まず目を引くのがREPLの有無、ホストとの関係です。MicroPythonでは起動後すぐにマイコン上でMicroPython処理系が立ち上がり所定のスクリプトを実行します(起動後すぐに制御などの処理入る場合は所定の名でスクリプトをセーブしておけば目的を達します。通常は空処理)が、その実行が終わるか、キーボードから割り込まれればREPLに落ちてきます。REPLは標準入出力であるUSBシリアルに接続しています。なんとなればUSBシリアルに適当な仮想端末ソフト(Teratermなど)を接続し、Pythonコードを書いて走らせることも可能です。中間コードへのコンパイルとその保持も可能ですがオプショナルです。

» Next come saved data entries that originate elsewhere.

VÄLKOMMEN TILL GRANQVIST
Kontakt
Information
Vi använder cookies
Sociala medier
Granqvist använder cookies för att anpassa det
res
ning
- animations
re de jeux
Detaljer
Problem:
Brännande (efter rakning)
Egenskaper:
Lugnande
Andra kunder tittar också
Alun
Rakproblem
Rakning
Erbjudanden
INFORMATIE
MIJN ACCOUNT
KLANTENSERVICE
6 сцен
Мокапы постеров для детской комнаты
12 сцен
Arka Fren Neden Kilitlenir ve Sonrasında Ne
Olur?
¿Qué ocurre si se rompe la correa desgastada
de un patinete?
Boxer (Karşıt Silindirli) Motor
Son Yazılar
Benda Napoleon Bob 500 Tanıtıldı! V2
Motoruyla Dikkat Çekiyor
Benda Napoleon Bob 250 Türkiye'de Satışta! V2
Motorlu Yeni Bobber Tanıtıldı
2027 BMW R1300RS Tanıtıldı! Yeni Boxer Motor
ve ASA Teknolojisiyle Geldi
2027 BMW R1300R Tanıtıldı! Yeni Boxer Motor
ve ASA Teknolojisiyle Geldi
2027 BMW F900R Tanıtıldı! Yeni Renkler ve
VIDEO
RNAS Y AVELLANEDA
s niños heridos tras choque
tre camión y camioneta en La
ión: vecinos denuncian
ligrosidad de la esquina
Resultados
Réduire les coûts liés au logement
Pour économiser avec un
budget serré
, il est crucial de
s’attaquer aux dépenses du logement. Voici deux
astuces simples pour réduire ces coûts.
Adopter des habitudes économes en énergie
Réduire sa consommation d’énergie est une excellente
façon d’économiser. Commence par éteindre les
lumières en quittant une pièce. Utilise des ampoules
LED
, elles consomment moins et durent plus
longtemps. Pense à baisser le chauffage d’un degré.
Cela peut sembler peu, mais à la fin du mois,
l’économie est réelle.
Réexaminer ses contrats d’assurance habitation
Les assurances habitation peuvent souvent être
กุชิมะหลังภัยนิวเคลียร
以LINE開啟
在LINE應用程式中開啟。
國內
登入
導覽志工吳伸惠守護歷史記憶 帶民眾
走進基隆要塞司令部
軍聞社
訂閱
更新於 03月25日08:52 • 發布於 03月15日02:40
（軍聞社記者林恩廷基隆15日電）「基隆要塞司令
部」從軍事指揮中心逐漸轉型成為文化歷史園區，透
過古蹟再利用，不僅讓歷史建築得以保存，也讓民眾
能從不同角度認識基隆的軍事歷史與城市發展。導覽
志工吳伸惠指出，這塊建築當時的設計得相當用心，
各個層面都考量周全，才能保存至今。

一方 GR-CITRUS搭載のmruby処理系の場合、デフォルトでホストとの相手をしているのはFlashへの書き込みとmruby処理系の起動を担当しているFlash制御ソフトのようです。該当のソフトはホストから送られてくるmrbフォーマットに「コンパイル」されたバイナリ中間コードをマイコン上のFlashに書き込み、それをmruby処理系に処理させているようです。irbのようなインタラクティブなREPLを起動する方法は今のところ見当たりませぬ。起動時に所定のmrubyコードを起動することも可能ですが、これはボード上のジャンパをハード的にショートさせる必要があるようです。

ビットバンギングでmrubyの実行速度の目安を

既にオンボードのLEDを使って吉例Lチカはやってみていますが、今回は外部端子をmrubyコードで bit banging させてみて、その処理速度についてだいたいの線を押さえておきたいと思います。頭にあるのは、ボードにもよりますが

MicroPython処理系の場合、1ステートメント6μ秒くらい

という漠然とした数字です(ボードの速度は80MHzくらいかと。)

※2023年4月4日訂正:1ステートメント6μ秒というのは125MHz動作のラズパイPico上のMicroPythonの数字だったような(忘却力の年寄なので当てになりませぬ。)今回実測クロック85.4MHz(建前84MHz)のSTM32マイコン上のMicroPythonでほぼほぼ同様のビットバンギングを行った結果を取得しました。結果はこちら

ビットバンギング用の回路(回路というほどのものじゃござんせんが)が以下に。GRCITRUS_BB_Schematic

肝心のRubyコードは以下です。

#!mruby
usb = Serial.new(0, 9600)
usb.println("Bit Banging on Pin.4")
pinMode(4, 1) #pin 4, OUTPUT
while true do
    digitalWrite(4, 1)
    digitalWrite(4, 0)
end

きわめて簡潔。ただしちょっとRubyっぽくないのは、シリアルに出力するときに puts が使えず、.println使うところです。GR-CITRUSで使える入出力のメソッドは以下のページで解説されてますが、ぶっちゃけ Arduino風のお名前です。mrubyでなく、Arduino風の開発環境もあるみたいなので、どうもそちらと共用なんじゃないかと。

GR-CITRUS 特設:クラス、メソッド早見表

なお、Serial.new(0, … とやって接続できるシリアルの0はUSBシリアルポートです。これでホストとシリアル通信できます。なお、Chrome上のRubic環境ではビルド結果などを表示してくれるウインドウがシリアルモニタをかねているようです。こんな感じ「コンソールに接続しました」と。RubicEDITOR

ビットバンギングの周波数を実機確認

まあ、Rubyに速度を求めちゃいけない、ということは頭では分かってます。でもGR-CITRUSのマイコン、RX631は96MHz動作です。FlashもRAMも100MHzまでノーウエイトいけるらしいし、ぶっちゃけMicroPython走らせているどのマイコンよりも速そうなスペックです。結果が以下に。

bitbangingResult

25kHzということは上のwhileループ1回に40μ秒くらいかかっている計算です。「1ステートメント」十数μ秒くらいっすかね。

まあ、スピードについてとやかく言わず、Rubyっぽく書くことを第1に考えていきたいと思います。特にRustからRubyにやってくると、目の前に自由の大洋が開けている?感じがします。とってもお楽。